The Differences Between Inbound and Internal Linking

Inbound linking and internal linking are both important components of any successful SEO campaign, but they are not the same thing. It is important for webmasters and site owners to understand how these two link building strategies are different and how to best utilize them for their own SEO. Internal linking and inbound linking both work to build your site’s trust factor with the search engines and enhance user-experience, but they do so in different ways.

An inbound link (also known as a one-way link) is a link that points from an external source (like a blog post, author bio, other website or social profile) to the main website. It doesn’t have to link to the homepage, although many tend to. Meanwhile, an internal link is just that; it’s a link from one internal page of the website to another. Your drop down menu on your homepage is a series of internal links, taking visitors further into your site.

Inbound Linking
An inbound link building campaign is all about developing a series of quality, relevant, one-way links that point to your site. The more links your site has pointing to it, the better trust factor it has with the search engines. Links tell the search engines that your site is useful and full of high-quality content. This is because each link passes along “link juice” (aka link credit) from one site to the next. The more trust the external site has, the more link credit it passes along to your site. This is why it is so important to build links from reputable and quality sites. Having 10,000 links is great, but if the majority of them are coming from “bad sites” (i.e. porn sites, gambling sites, splogs, etc), it doesn’t really do anything positive for your site. In fact, a site that has a lot of these bad links can incur a penalty from the search engines and actually be removed from the results pages.

Good inbound links should direct a visitor further down the path of information they are on. If someone is reading a blog post about a product your company recently launched, the appropriate inbound link would direct them to the product page so they can learn more. You never want to try and trick a visitor by linking to a page of your site that has nothing to do with where it is coming from. If someone is reading an article about dog grooming, then clicks a link that brings them to a page on your site that talks about car maintenance, they are going to feel like they’ve been mislead.

Internal Linking
Internal linking helps you build a flatter site structure. A good rule of thumb is that is should rarely take more than three clicks for a user to get from your homepage to any other internal page of your site. The less clicks is takes a visitor to find the information they are looking for, the more likely they are to stick around. By linking related pages of your site together, you can keep your visitor engaged. A great example of internal linking is the Amazon “Customers Who Bought This Item Also Bought” section on their product pages. By stringing related pages together, they provide more information and value for their visitors.

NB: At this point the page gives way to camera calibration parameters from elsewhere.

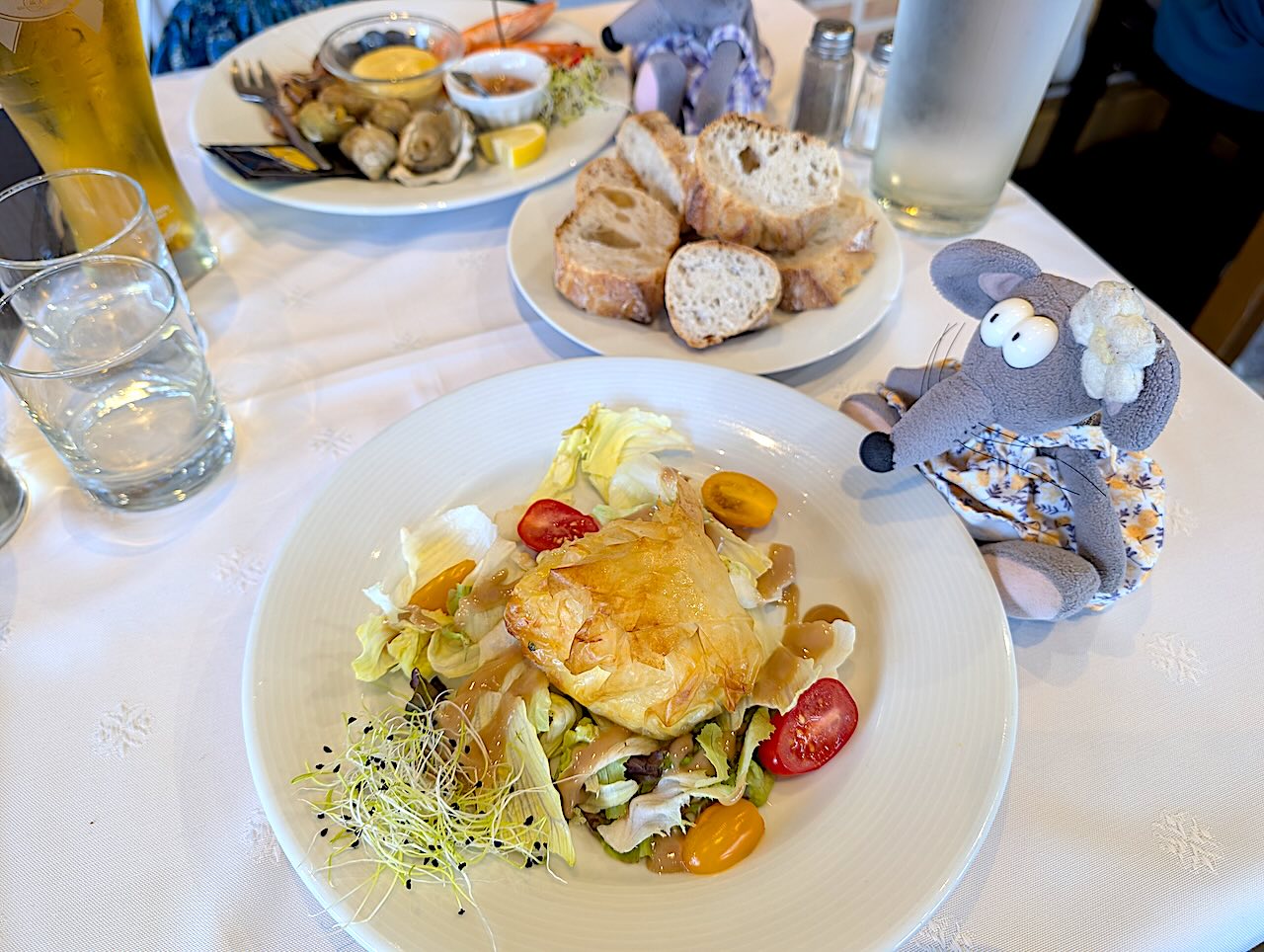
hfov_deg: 71.5
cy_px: 476
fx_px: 878
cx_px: 632
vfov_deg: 56.9
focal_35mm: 24
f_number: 1.68
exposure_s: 1/23.8
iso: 30
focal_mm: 6.9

You can build your own internal linking structure by creating a well organized high-level drop down menu and including a footer that mirrors that menu. If you operate a company blog, your posts are a great place to link to related posts or pages of your main website.

Both inbound link building and internal linking have their place in any good SEO campaign. The most successful sites incorporate both types of links and by doing so help build their online presence, trust factor and user-experience at the same time.